Uniloc is one of the most active patent trolls in the U.S., leveraging reassigned patents or vaguely worded original IP against a number of tech firms including Activision Blizzard, Aspyr, Electronic Arts, McAfee, Microsoft, Rackspace, Sega, Sony, Symantec and others.



11 Comments

evn616 6 Years · 28 comments

Unsurprisingly, the gov entertains the existence of these false entities wasting time and energy in a pay to play judicial system. How about restricting patent trolling to only those entities (and respective subsidiaries) that actually have a successful product which they can whine about?

anton zuykov 9 Years · 1056 comments

evn616 said:
Unsurprisingly, the gov entertains the existence of these false entities wasting time and energy in a pay to play judicial system. How about restricting patent trolling to only those entities (and respective subsidiaries) that actually have a successful product which they can whine about?

Then, if a person wants to come up with an idea, he wont be able to get it patented due to a rule you have just proposed, and assumg he had no money for setting up the production. 

bestkeptsecret 13 Years · 4289 comments

It's like the boy who cried wolf. Even if there is a lawsuit with some merit, it is all obscured by the barrage of other lawsuits Uniloc files.

At what point does bias set it for a judge? Granted that each Uniloc lawsuit is probably presided over by a different judge, but the pool of judges that can preside over technological cases must be relatively small and at some point a judge will probably snap and tell Uniloc to fuck off.

Wishful thinking...

onehunglow 14 Years · 24 comments

evn616 said:
Unsurprisingly, the gov entertains the existence of these false entities wasting time and energy in a pay to play judicial system. How about restricting patent trolling to only those entities (and respective subsidiaries) that actually have a successful product which they can whine about?
Then, if a person wants to come up with an idea, he wont be able to get it patented due to a rule you have just proposed, and assumg he had no money for setting up the production. 

You can’t patent “ideas”. An invention may start with an idea but needs to be described sufficiently that someone skilled in computer science could implement it. It’s also supposed to be novel - but that seems sadly lacking most of the time. However, evn616 was talking about patent enforcement not acquisition and the idea has a lot of merit and has been widely debated.
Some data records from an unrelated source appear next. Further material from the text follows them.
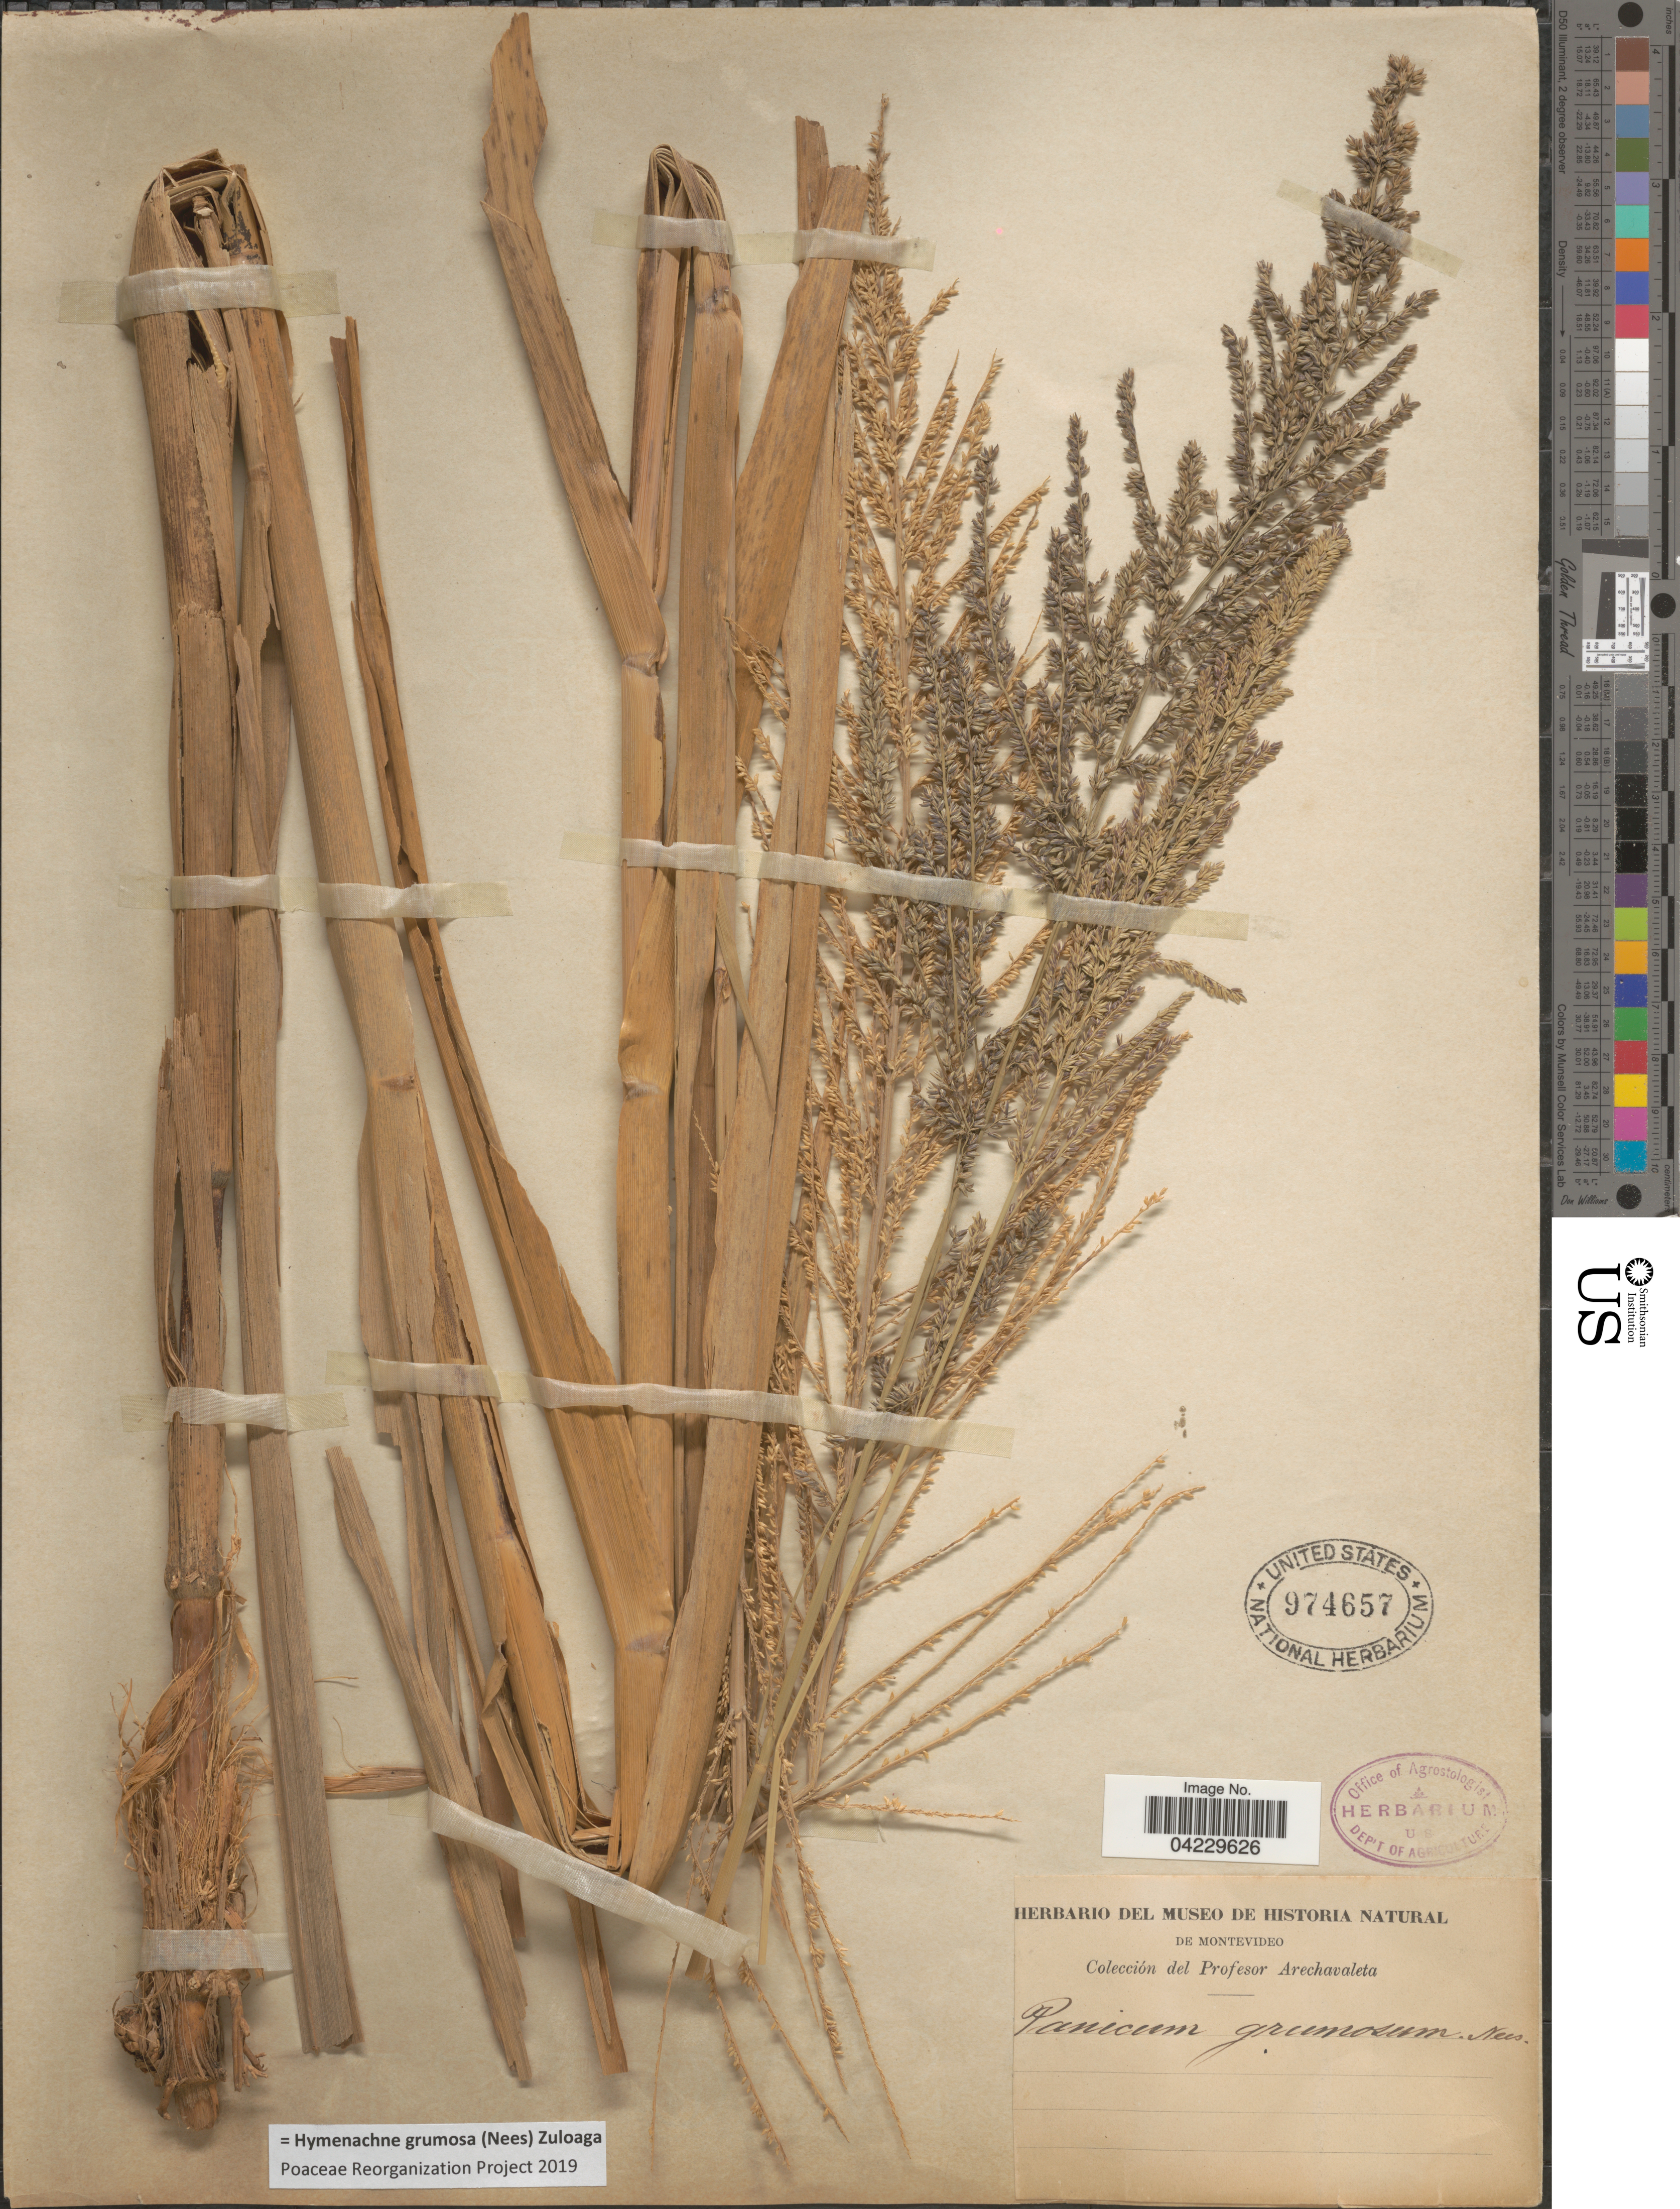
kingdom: Plantae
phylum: Tracheophyta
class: Liliopsida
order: Poales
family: Poaceae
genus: Hymenachne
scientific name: Hymenachne grumosa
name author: (Nees) Zuloaga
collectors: Arechavaleta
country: Uruguay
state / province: Montevideo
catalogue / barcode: US 974657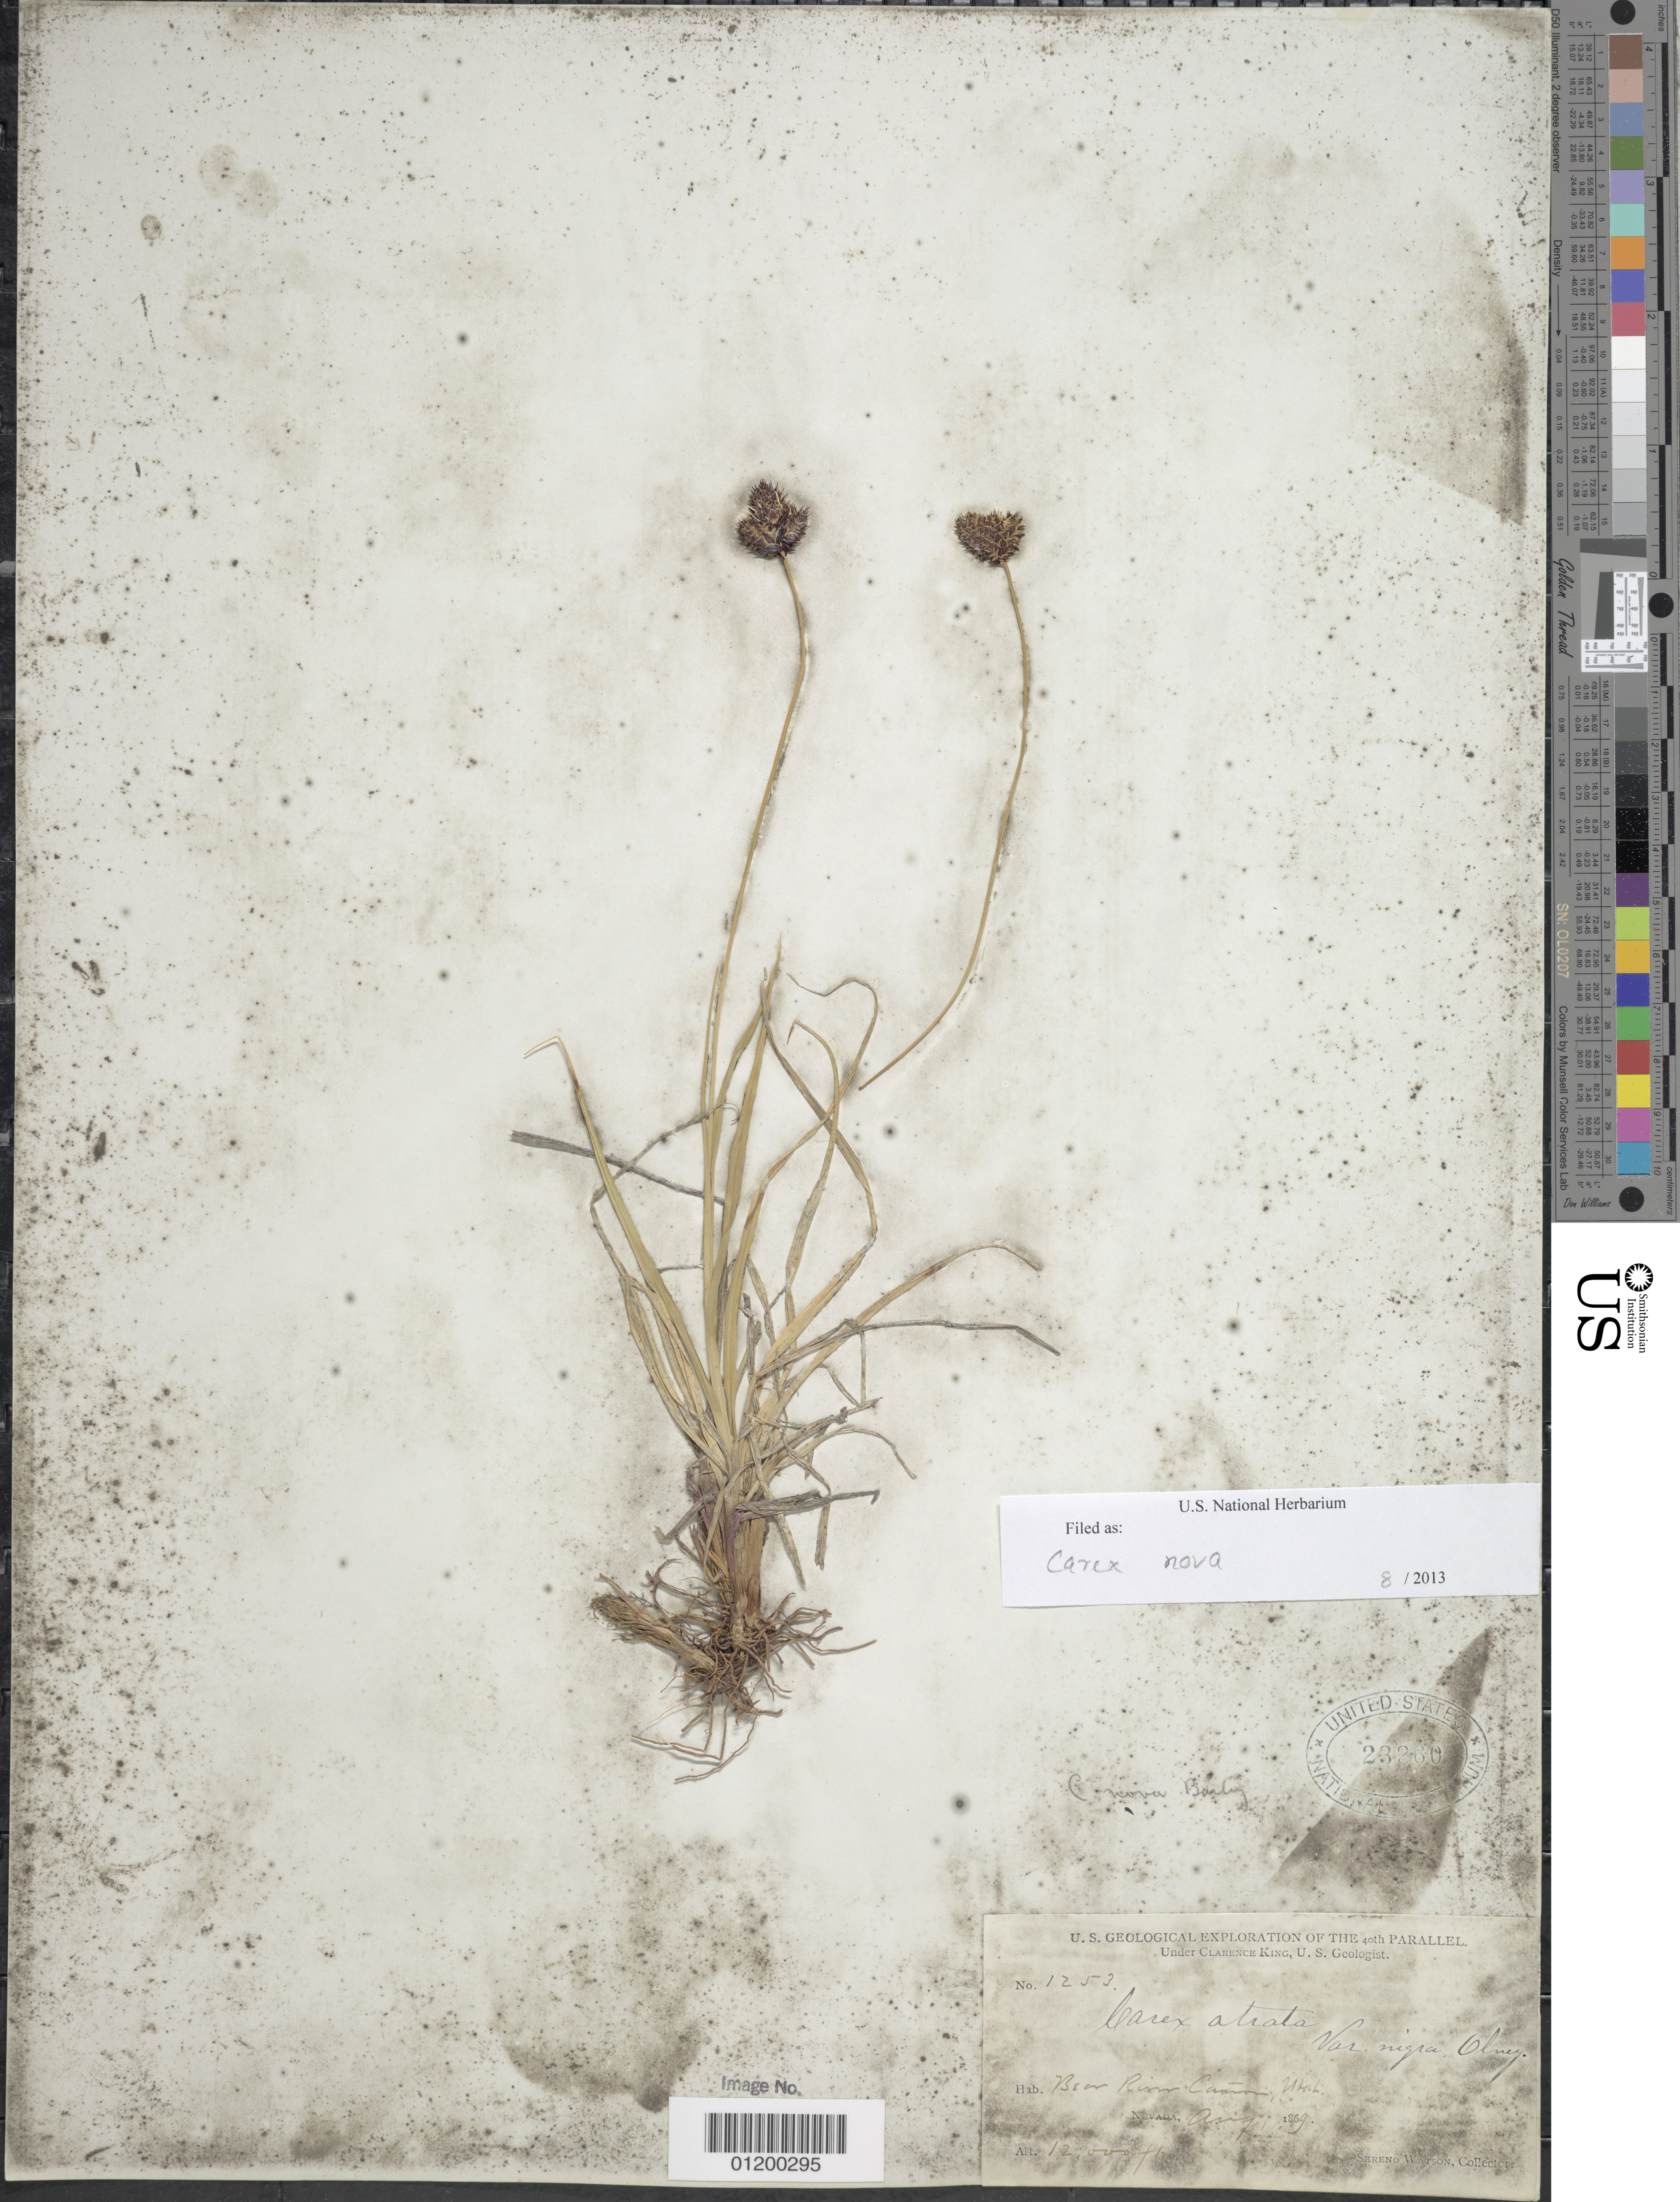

radarthekat 12 Years · 3904 comments

evn616 said:
Unsurprisingly, the gov entertains the existence of these false entities wasting time and energy in a pay to play judicial system. How about restricting patent trolling to only those entities (and respective subsidiaries) that actually have a successful product which they can whine about?
Then, if a person wants to come up with an idea, he wont be able to get it patented due to a rule you have just proposed, and assumg he had no money for setting up the production. 

The point should be that you shouldn’t be able to just sit on an invention, waiting for others to commercialize it before pouncing to claim benefit from their added value.  Maybe the law should read that only the inventors may sue without practicing and only for a limited time.  If a patent is acquired, it should be acquired for the purpose of implementation, and therefore an acquired patent should perhaps not be able to be enforced by a non-practicing entity. 

Or maybe there should simply be a relatively short period of time after a patent is issued that it can be enforced by a non-practicing entity, and not thereafter.  That would prevent a lot of lawsuits that are focused on patents issued 12-18 years ago.  Someone is obviously given the task of reviewing old patents, no doubt purchased on the cheap and in bulk, to see if any can be litigated against deep-pocketed corporations that are adding tons of value through their own efforts.  It’s a sad state of affairs.